# [Information supplied]
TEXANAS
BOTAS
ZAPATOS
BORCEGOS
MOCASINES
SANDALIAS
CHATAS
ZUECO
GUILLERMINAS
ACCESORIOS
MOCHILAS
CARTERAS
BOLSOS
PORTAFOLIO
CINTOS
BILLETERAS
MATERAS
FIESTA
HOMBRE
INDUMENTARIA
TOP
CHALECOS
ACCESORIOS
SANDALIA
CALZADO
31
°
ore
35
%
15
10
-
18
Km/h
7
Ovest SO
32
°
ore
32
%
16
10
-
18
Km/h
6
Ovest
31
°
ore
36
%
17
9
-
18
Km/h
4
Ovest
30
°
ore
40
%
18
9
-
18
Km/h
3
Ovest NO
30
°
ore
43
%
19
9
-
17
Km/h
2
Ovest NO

...

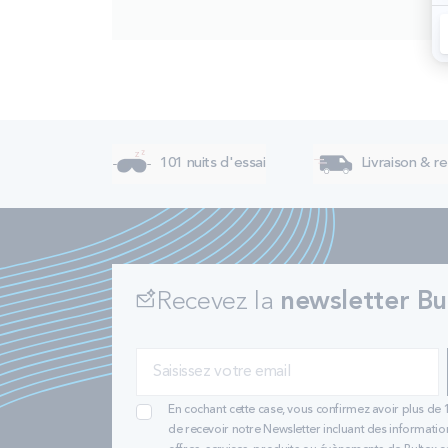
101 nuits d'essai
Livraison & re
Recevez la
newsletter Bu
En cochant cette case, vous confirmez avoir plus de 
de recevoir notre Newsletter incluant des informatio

# [Description of the task]
Put the lines starting at the one containing "101 nuits d'essai" and ending at the one containing "de recevoir notre" into a JSON list of strings, one string per line, leaving out any blank lines.

# [Answer section]
[
  "101 nuits d'essai",
  "Livraison & re",
  "Recevez la",
  "newsletter Bu",
  "En cochant cette case, vous confirmez avoir plus de ",
  "de recevoir notre Newsletter incluant des informatio"
]